PROBLEM REQUIREMENTS: Take from the data every line in which the word "金正恩氏に告ぐ" is found.

(Saved entries)
■ ■ ■ ■ ■
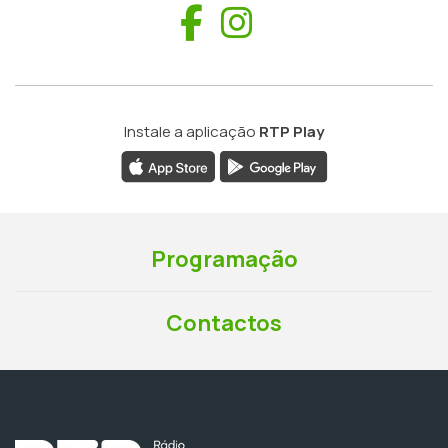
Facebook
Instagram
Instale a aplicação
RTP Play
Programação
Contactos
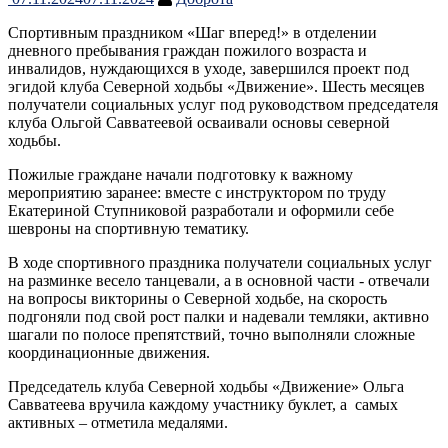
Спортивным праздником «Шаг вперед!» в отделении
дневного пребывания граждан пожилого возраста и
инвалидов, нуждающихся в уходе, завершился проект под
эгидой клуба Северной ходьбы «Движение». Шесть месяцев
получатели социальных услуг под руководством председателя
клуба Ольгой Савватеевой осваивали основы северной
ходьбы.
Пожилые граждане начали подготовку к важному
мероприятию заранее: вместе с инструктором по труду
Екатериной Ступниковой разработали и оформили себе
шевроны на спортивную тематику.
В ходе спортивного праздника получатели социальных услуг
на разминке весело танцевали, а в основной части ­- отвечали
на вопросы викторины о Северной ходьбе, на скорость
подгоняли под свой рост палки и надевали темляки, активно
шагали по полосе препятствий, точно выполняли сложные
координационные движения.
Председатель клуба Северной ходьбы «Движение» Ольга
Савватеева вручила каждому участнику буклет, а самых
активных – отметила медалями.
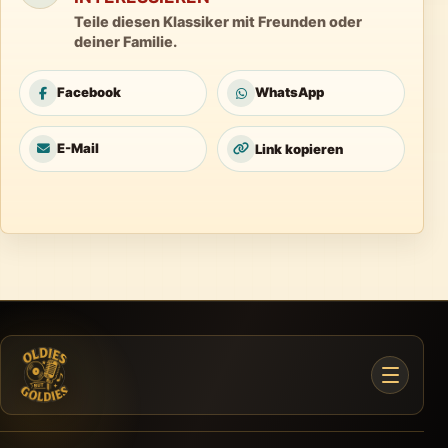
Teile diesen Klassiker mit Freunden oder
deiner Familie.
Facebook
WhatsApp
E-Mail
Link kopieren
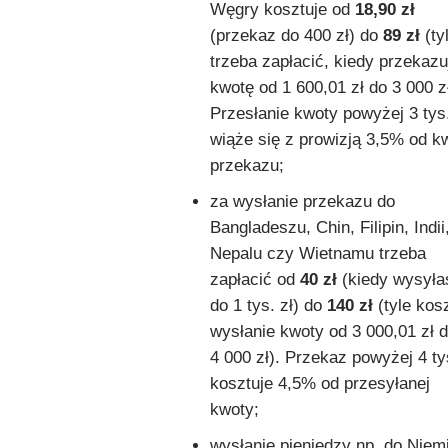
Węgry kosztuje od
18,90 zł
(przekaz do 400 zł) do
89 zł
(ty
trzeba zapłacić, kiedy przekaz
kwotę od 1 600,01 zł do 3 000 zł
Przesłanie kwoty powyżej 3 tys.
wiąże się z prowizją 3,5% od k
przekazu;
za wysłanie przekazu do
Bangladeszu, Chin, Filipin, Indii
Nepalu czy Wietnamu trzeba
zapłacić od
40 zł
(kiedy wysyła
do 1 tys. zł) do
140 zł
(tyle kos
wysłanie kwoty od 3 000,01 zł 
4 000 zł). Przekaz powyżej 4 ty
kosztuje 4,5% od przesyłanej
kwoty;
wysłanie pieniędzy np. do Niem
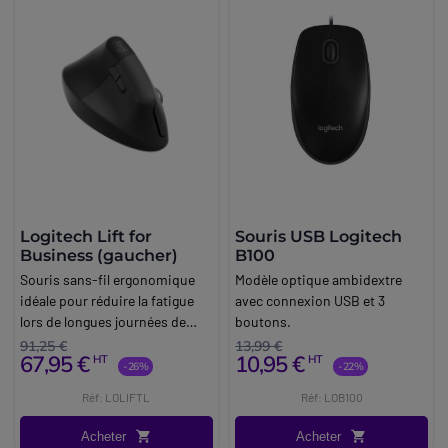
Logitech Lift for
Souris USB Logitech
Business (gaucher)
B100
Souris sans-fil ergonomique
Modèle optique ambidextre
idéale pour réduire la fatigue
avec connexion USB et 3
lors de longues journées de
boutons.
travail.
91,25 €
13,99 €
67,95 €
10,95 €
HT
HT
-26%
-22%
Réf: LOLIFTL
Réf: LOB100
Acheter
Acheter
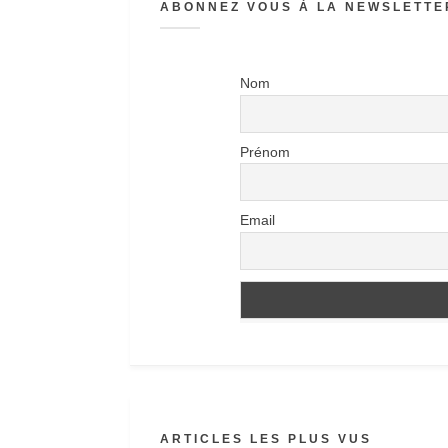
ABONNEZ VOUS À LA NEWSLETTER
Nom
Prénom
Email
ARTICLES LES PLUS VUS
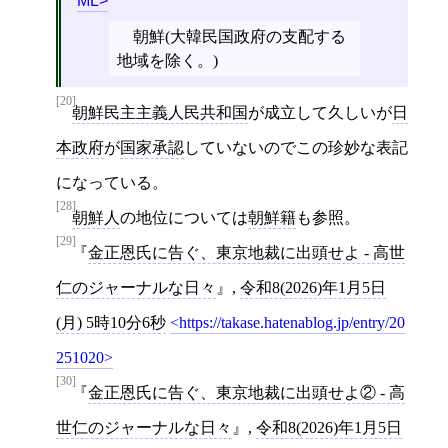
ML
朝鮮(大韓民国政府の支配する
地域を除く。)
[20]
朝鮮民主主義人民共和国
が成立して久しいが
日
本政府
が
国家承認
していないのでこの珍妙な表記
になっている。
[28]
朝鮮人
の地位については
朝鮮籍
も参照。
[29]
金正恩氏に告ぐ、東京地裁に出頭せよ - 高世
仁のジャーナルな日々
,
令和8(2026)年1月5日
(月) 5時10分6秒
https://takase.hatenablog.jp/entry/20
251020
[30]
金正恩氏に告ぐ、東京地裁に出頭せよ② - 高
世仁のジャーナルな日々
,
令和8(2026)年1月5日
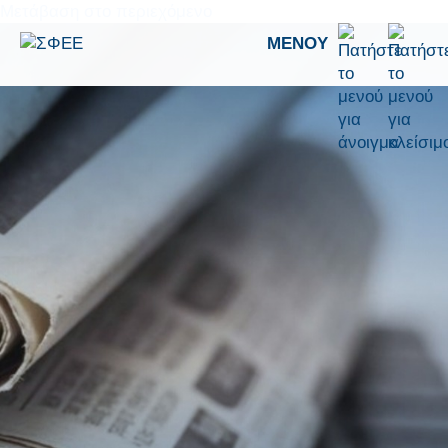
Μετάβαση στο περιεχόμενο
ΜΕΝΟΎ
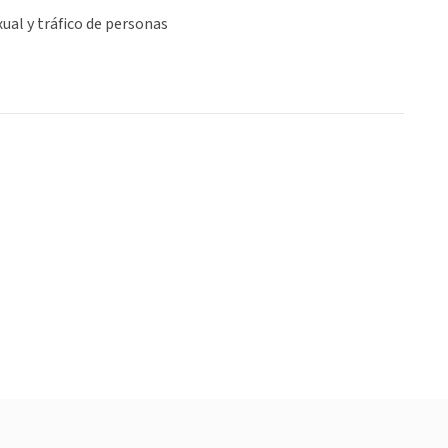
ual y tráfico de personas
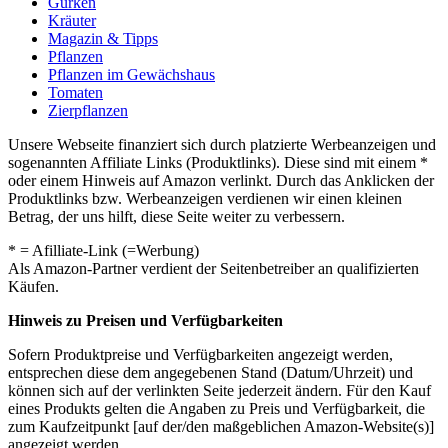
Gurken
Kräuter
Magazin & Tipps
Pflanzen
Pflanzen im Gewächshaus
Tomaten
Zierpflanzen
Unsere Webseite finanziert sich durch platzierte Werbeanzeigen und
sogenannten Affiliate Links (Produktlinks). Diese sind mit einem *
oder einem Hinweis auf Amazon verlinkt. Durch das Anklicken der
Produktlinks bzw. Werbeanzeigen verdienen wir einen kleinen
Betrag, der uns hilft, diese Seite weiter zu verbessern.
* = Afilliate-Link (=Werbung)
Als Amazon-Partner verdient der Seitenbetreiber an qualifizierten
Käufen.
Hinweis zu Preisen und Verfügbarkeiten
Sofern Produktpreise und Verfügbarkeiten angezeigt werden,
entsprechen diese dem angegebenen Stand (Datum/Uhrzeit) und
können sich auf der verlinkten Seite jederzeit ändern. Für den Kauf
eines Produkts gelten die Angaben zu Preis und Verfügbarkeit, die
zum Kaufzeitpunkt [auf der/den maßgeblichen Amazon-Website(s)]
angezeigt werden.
■ ■ ■ ■ ■
OUTPUT FOR THIS EXERCISE:
金正恩氏に告ぐ、東京地裁に出頭せよ - 高世
金正恩氏に告ぐ、東京地裁に出頭せよ② - 高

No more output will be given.